8. Implementation Decision — Why WebSocket was chosen #

Communication between Agent and AI-SLOG is implemented using WebSocket. Let me share the reasoning.

Particularly important is that “Agent → AI-SLOG event sending” and “AI-SLOG → Agent block commands” can be handled in a single connection. This simplifies communication across firewalls and greatly reduces operational burden.

Additionally, it can be terminated with standard reverse proxies like HAProxy (same semantics as HTTP), so TLS termination and authentication integration work with existing assets.

9. Design tradeoffs and constraints #

To be honest, this mechanism has constraints.

1. Validation engine computational cost: Since each Agent event is cross-referenced with raw logs, processing time increases with event volume. BASTION limits evidence_lines to 3-5 lines and narrows the search range by time window to control costs.

2. Raw log acquisition pathway redundancy: The validation engine uses logs via rsyslog, but if rsyslog itself stops, validation cannot occur.
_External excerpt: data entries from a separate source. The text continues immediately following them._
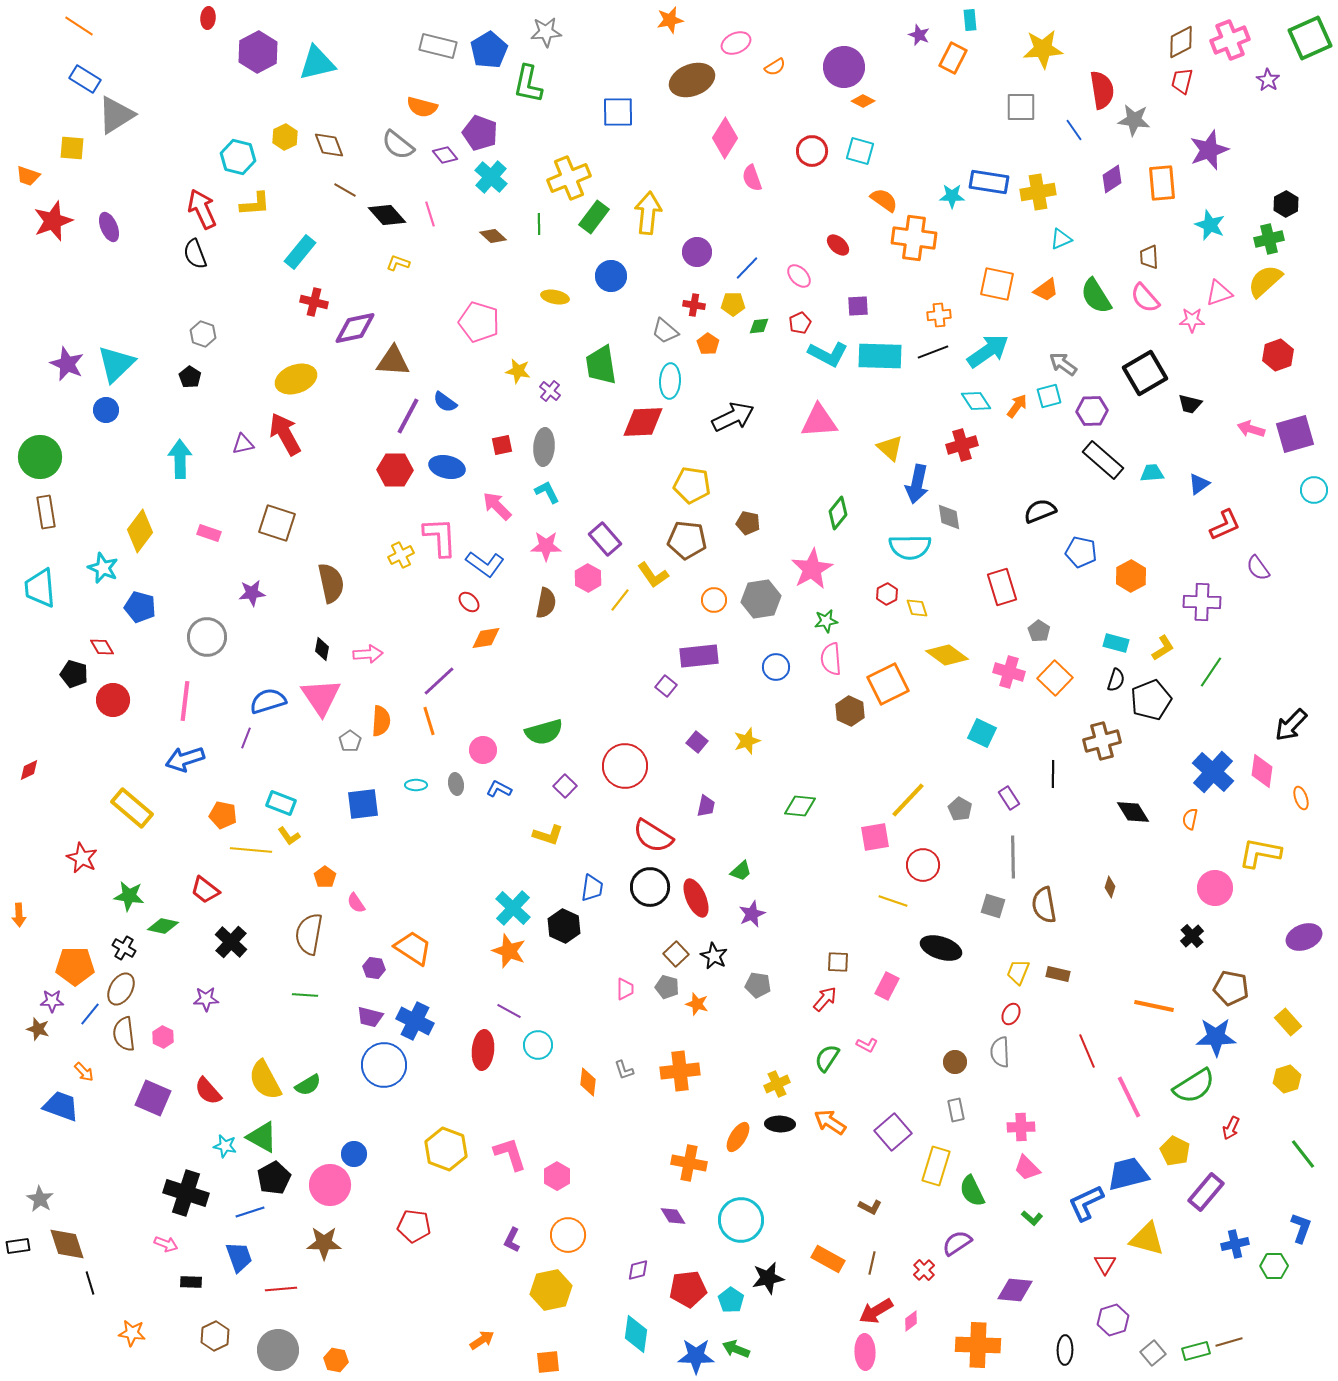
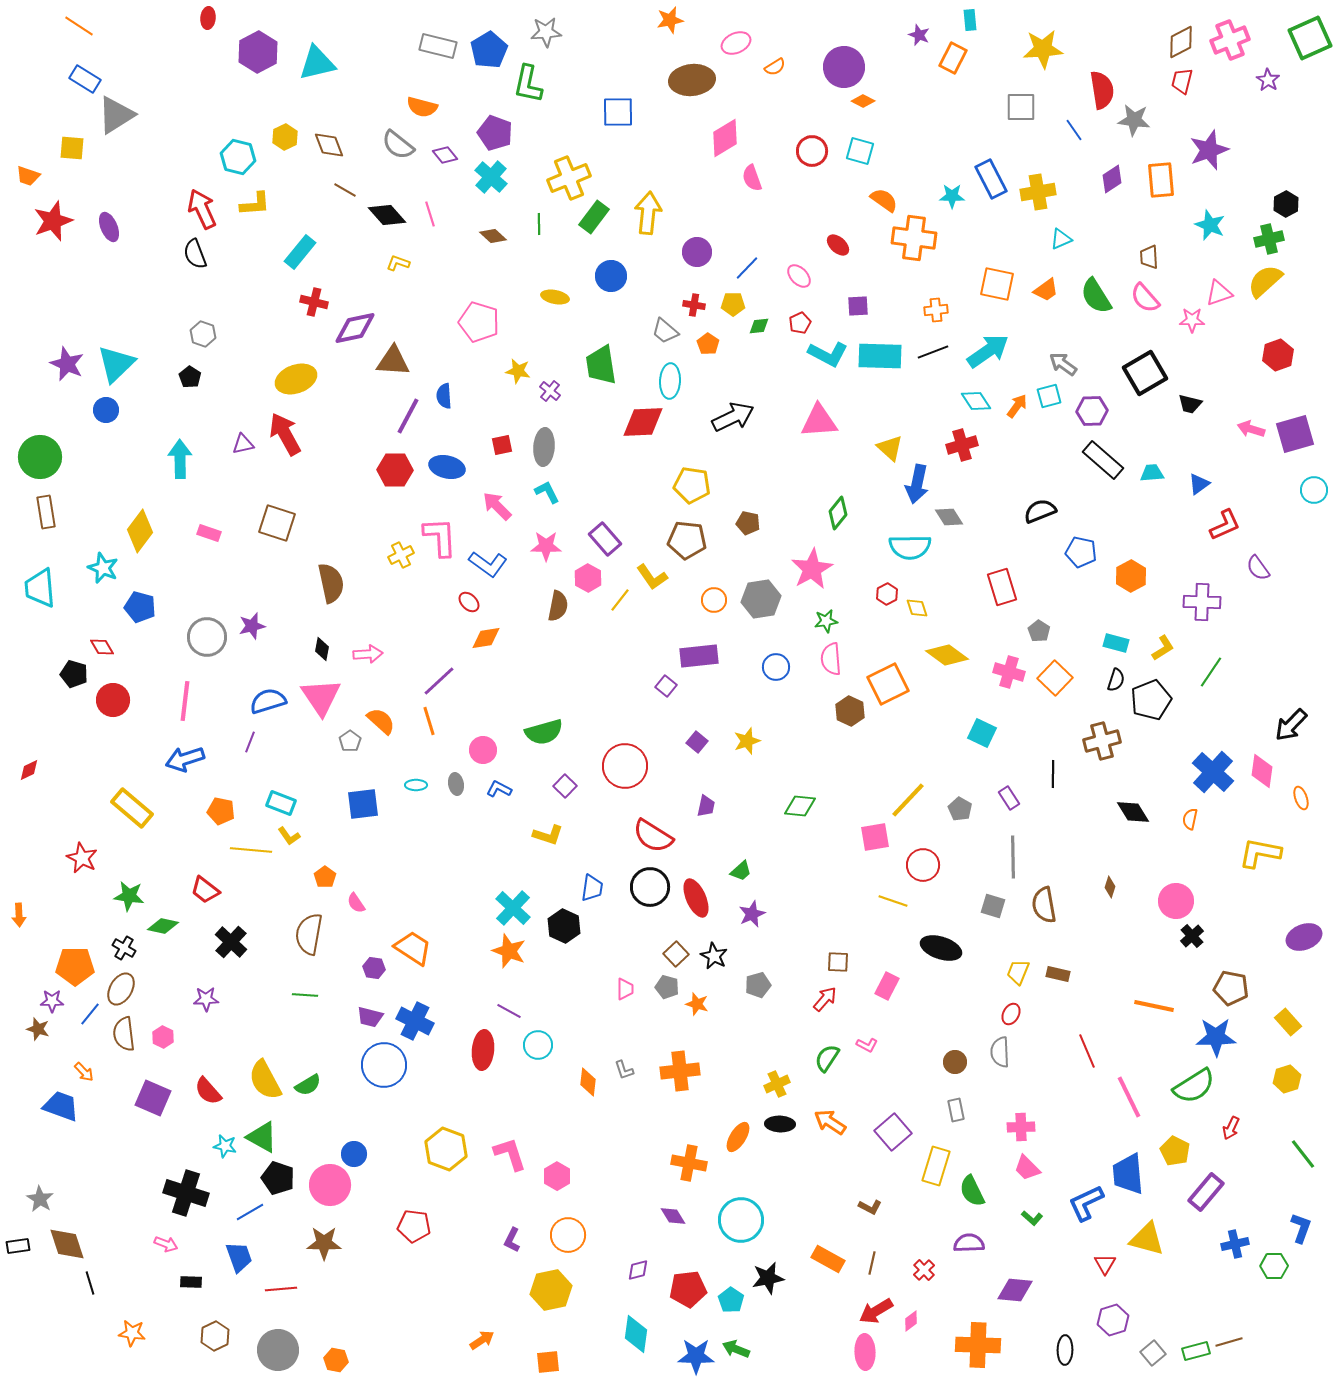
brown ellipse at (692, 80): rotated 15 degrees clockwise
purple pentagon at (480, 133): moved 15 px right
pink diamond at (725, 138): rotated 27 degrees clockwise
blue rectangle at (989, 182): moved 2 px right, 3 px up; rotated 54 degrees clockwise
orange rectangle at (1162, 183): moved 1 px left, 3 px up
orange cross at (939, 315): moved 3 px left, 5 px up
blue semicircle at (445, 402): moved 1 px left, 6 px up; rotated 50 degrees clockwise
gray diamond at (949, 517): rotated 24 degrees counterclockwise
blue L-shape at (485, 564): moved 3 px right
yellow L-shape at (653, 575): moved 1 px left, 2 px down
purple star at (252, 593): moved 33 px down; rotated 8 degrees counterclockwise
brown semicircle at (546, 603): moved 12 px right, 3 px down
orange semicircle at (381, 721): rotated 52 degrees counterclockwise
purple line at (246, 738): moved 4 px right, 4 px down
orange pentagon at (223, 815): moved 2 px left, 4 px up
pink circle at (1215, 888): moved 39 px left, 13 px down
gray pentagon at (758, 985): rotated 25 degrees counterclockwise
blue trapezoid at (1128, 1174): rotated 81 degrees counterclockwise
black pentagon at (274, 1178): moved 4 px right; rotated 24 degrees counterclockwise
blue line at (250, 1212): rotated 12 degrees counterclockwise
purple semicircle at (957, 1243): moved 12 px right; rotated 32 degrees clockwise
To address this, rsyslog health monitoring is separately implemented, with immediate alerts when it stops.

3. Validation logic transparency: Publishing detailed validation logic would allow attackers to design fake events that circumvent it. Therefore, specific validation algorithm details are not public (this article explains concepts only).
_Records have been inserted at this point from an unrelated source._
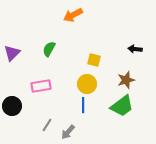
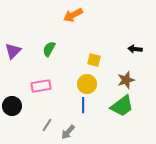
purple triangle: moved 1 px right, 2 px up
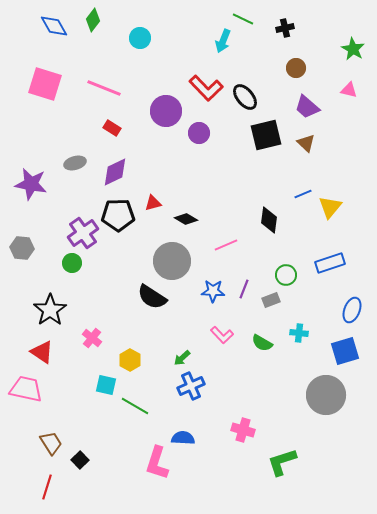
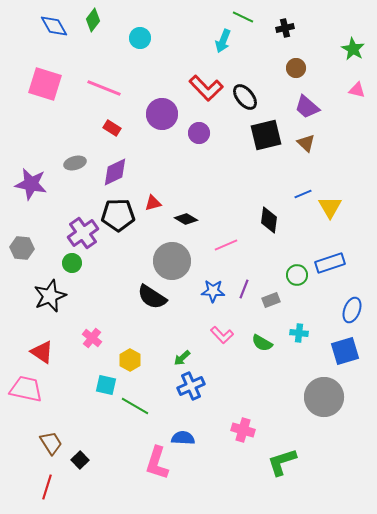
green line at (243, 19): moved 2 px up
pink triangle at (349, 90): moved 8 px right
purple circle at (166, 111): moved 4 px left, 3 px down
yellow triangle at (330, 207): rotated 10 degrees counterclockwise
green circle at (286, 275): moved 11 px right
black star at (50, 310): moved 14 px up; rotated 12 degrees clockwise
gray circle at (326, 395): moved 2 px left, 2 px down
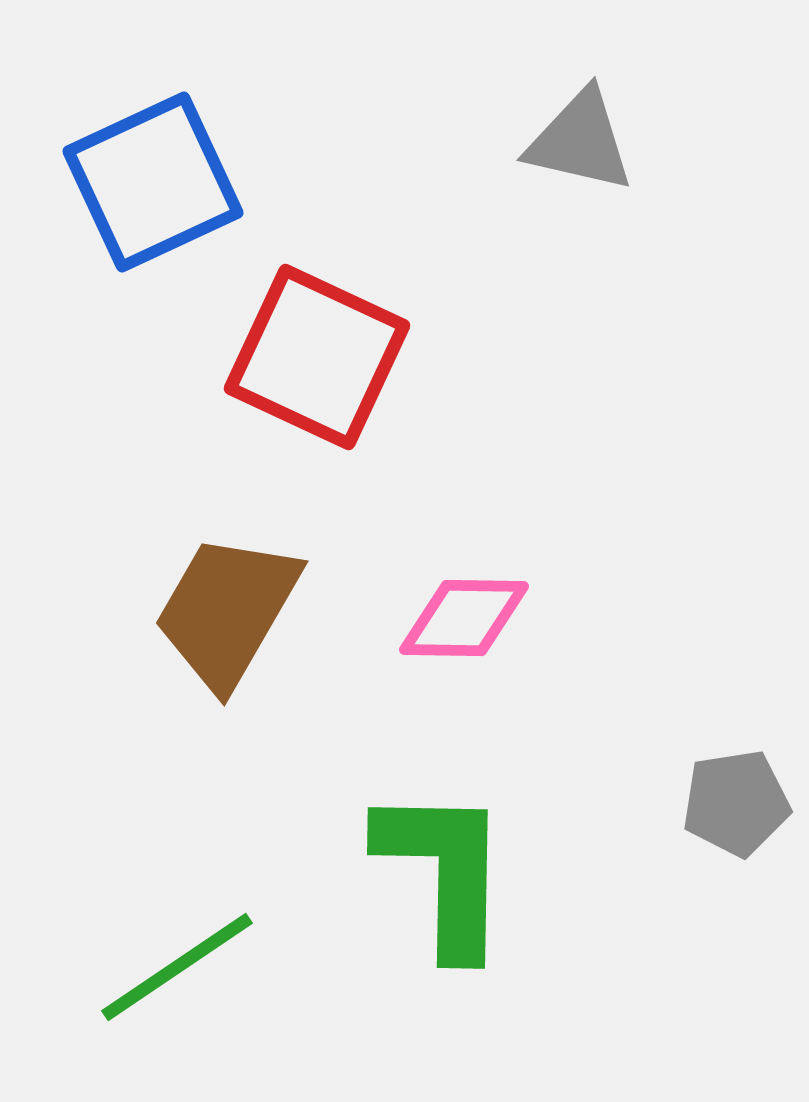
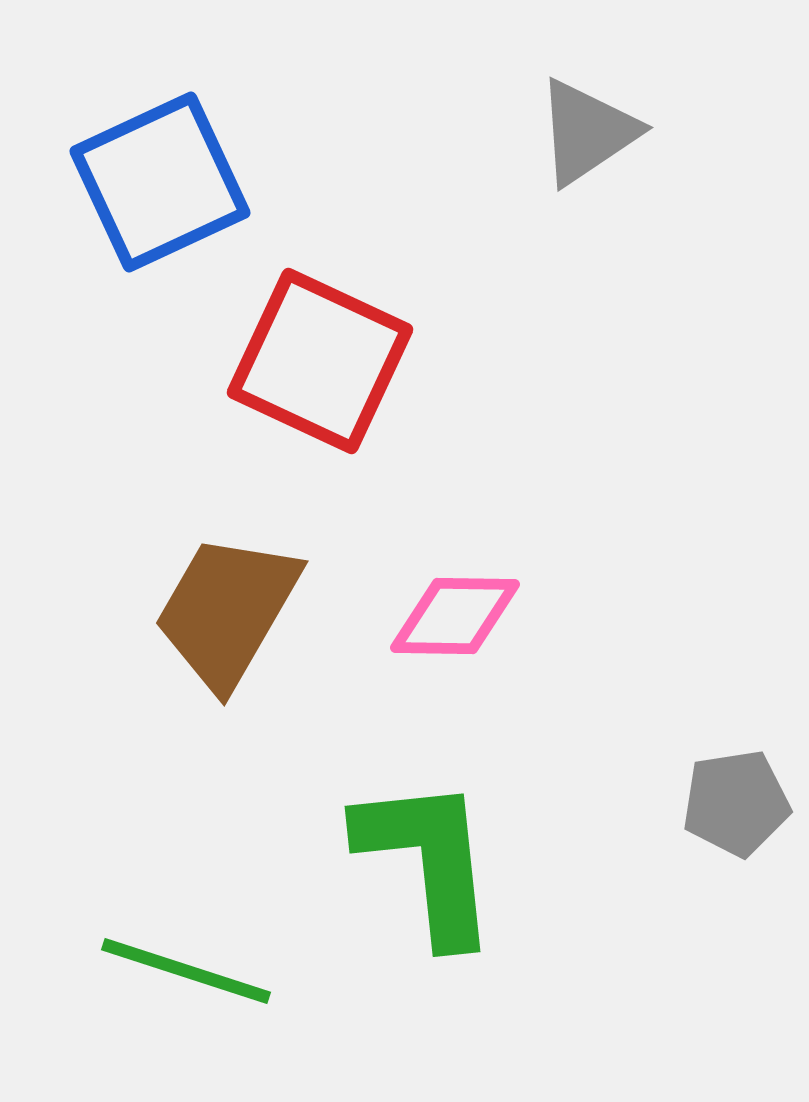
gray triangle: moved 7 px right, 9 px up; rotated 47 degrees counterclockwise
blue square: moved 7 px right
red square: moved 3 px right, 4 px down
pink diamond: moved 9 px left, 2 px up
green L-shape: moved 16 px left, 11 px up; rotated 7 degrees counterclockwise
green line: moved 9 px right, 4 px down; rotated 52 degrees clockwise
4. Block removal operational burden: Since the Agent lacks removal authority, immediate removal of false blocks requires operation from the AI-SLOG side. This becomes “endure for 24 hours or have operators manually intervene.”

These are inevitable tradeoffs derived from the fundamental premise of “do not trust a compromised Agent.” The design deliberately tilts the balance toward security over convenience.
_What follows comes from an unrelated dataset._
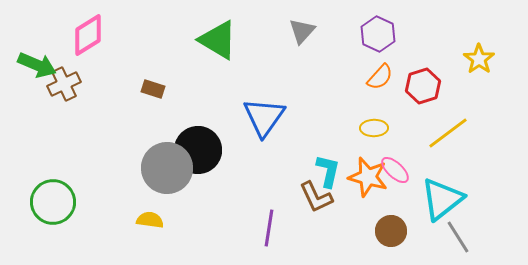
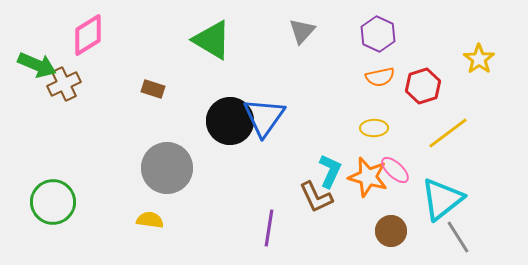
green triangle: moved 6 px left
orange semicircle: rotated 36 degrees clockwise
black circle: moved 32 px right, 29 px up
cyan L-shape: moved 2 px right; rotated 12 degrees clockwise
10. Effects in actual operations — Validation in our environment #

BASTION’s DMZ Agent is currently running in production on three public web servers. As of this article’s writing:

• Agent rejected events: 0 (events discarded by validation = all legitimate events)
• Agent heartbeat anomalies: 0 (zero heartbeat interruptions)
• False blocking incidents: 0 (zero blocking of company IPs/partner IPs)
• Unintended removal by 24-hour expiration: 0 (all functioning as expected)

This is a state where “the Agent operates honestly, so validation passes,” and the untrust model shows its true value only when compromise occurs. It operates quietly during normal times and protects operators when something happens.

11. Future development #

The Agent and validation engine are currently in practical use, but room for improvement exists.

• Go language migration: Migrate the current Python Agent implementation to Go, enabling single-binary distribution (easier deployment to customer environments)
• Signature verification: Add Agent binary signature validation and self-verification logic at startup
• Audit log blockchain: Implement tamper-proof recording of validation engine decision history (for customer auditing)
• Multiple validation pathways: Multi-layered validation using not just rsyslog but also SNMP and network flow information

These will be implemented sequentially.